Eating alone is biggest concern for solo travellers

By Emma Eversham

- Last updated on GMT

More than a quarter of people said their biggest concern about going away on their own was having to eat on their own
More than a quarter of people said their biggest concern about going away on their own was having to eat on their own

Related tags: Restaurant, Eating

Restaurant staff are being urged to make solo diners feel more comfortable after a survey found that a quarter of British diners feel they receive worse service when dining alone. 

According to the survey of 1,100 British travellers by Purple Parking, 81 per cent of British people have travelled alone, yet 26 per cent said their biggest concern when away was dining solo, trumping concerns over safety and having no-one to talk to.  

Another 24 per cent said they had received worse service when eating alone than in a group. 

The survey into traveller habits also found that Brits are increasingly embracing digital when travelling with many of them preferring to check in to hotels (53 per cent) make complaints (58 per cent), leave positive reviews (76 per cent) and make bookings (87 per cent) online.

Oliver Inwards, head of online at Purple Parking said restaurants should consider the needs of solo diners more.  
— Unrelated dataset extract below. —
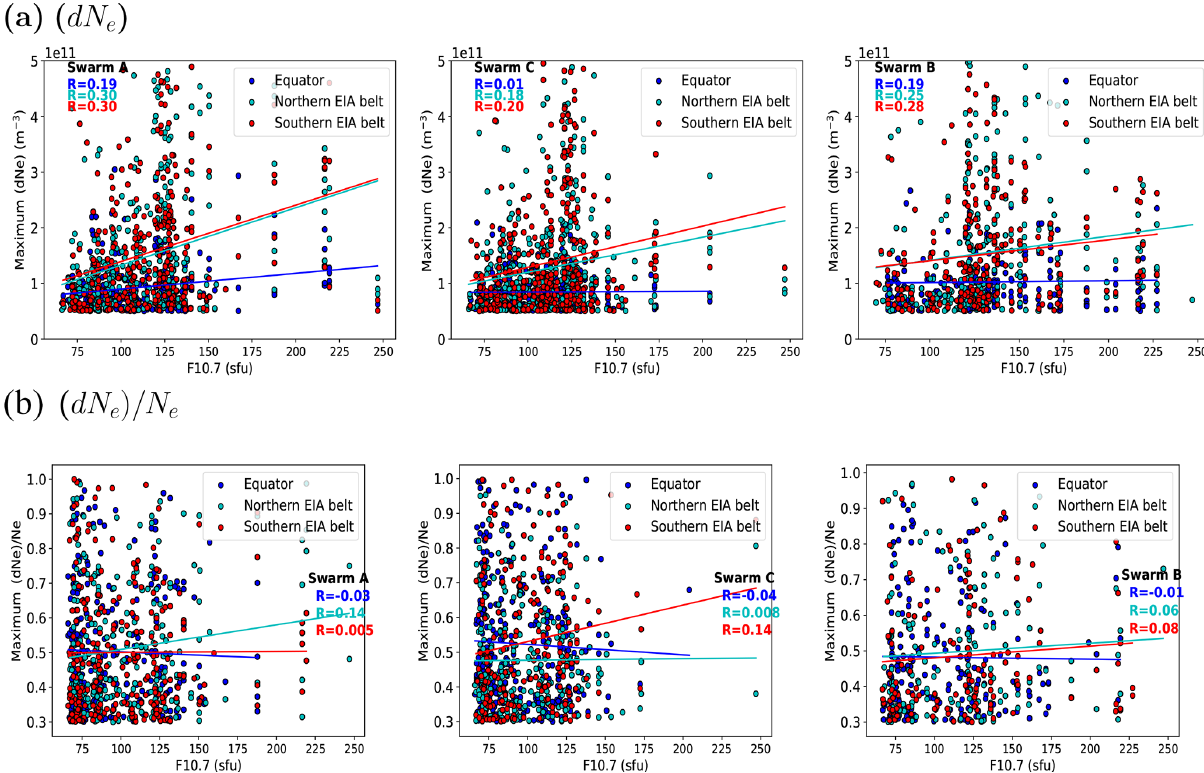
Figure 11. The distribution characteristics of (a) dN e and (b) dN e /N e with respect to 10.7cm solar radio flux in solar flux units for the period from October 2014 to October 2018. The coloured solid lines in each panel represent a linear fit to the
“This correlation shows perhaps we should see dining establishments and hotel restaurants do more for lone diners. Making the customer feel important and wanted should be a priority for tourist or business-traveller friendly restaurants and hotels, especially considering several sources report seeing a rise in solo dining in recent years.”

How to improve service for lone diners - tips from Purple Parking: 

  • Offer them a nice seat​. Your customer will be happy if they feel they’re being offered a prime location in your restaurant, do not usher them into a hidden corner. Perhaps seat them beside a window, so they can gaze out at the view if they want. Or, facing the main area of your restaurant so that they can enjoy people watching. Seat them near a wall with their back to the wall, rather than floating in the middle of the restaurant. Feng Shui has proven that we feel anxious and unprotected if our back feels exposed or we cannot see the main activity of a room.
  • Don't rush them. ​The customer may be treating themselves to a culinary experience and there is nothing worse than making this customer feel as though you cannot wait to free up their table. Often the process of actually eating is over much more quickly than you’d expect, particularly when you’re not talking to anyone. Slow down the solo diner’s order. Don’t take away their plate as soon as they have finished eating. Do not bring them their bill immediately or appear too quickly to collect their payment.
  • Keep your eye on them.​ While not rushing the solo-diner, it is important that they do not feel as though you have forgotten about them. If they have to wait longer than they would like, or feel as though they must go to a lot of effort to get your attention, you are communicating to this customer that you think they are less important.
  • Offer friendly conversation​. Some solo diners have purposefully chosen to eat out alone to have some quiet time or to have a dining experience that is intensely focused on their food, but others may appreciate a bit of conversation and company. Use your skill as hospitality staff to gauge what they would prefer and do not assume either way.
  • Provide entertainment. ​Ensure your restaurant has Wi-Fi & a selection of newspapers/ magazines. Perhaps create (or increase) seating at the bar and offer food service there. 
  • Attention to detail.​ It is often the case that people feel awkward or at a loose end if they have no activity to occupy themselves with when sitting alone. If you see the customer has a handheld device, ask them if they would like the Wi-Fi password, rather than making them ask for it. Small details like this communicate to this customer that you are happy they are there, you are happy for them to stay and that you are not expecting that they will be joined by someone else or assuming they have been stood up.
  • Shed your own social stigma.​ Perhaps most fundamentally, make sure your private attitude to solo diners carries no stigma. Understand that it is not strange to eat out in a restaurant on your own and that it is, in fact, even a desirable experience to have. The customer may sense your judgement, no matter what you do at the level of service.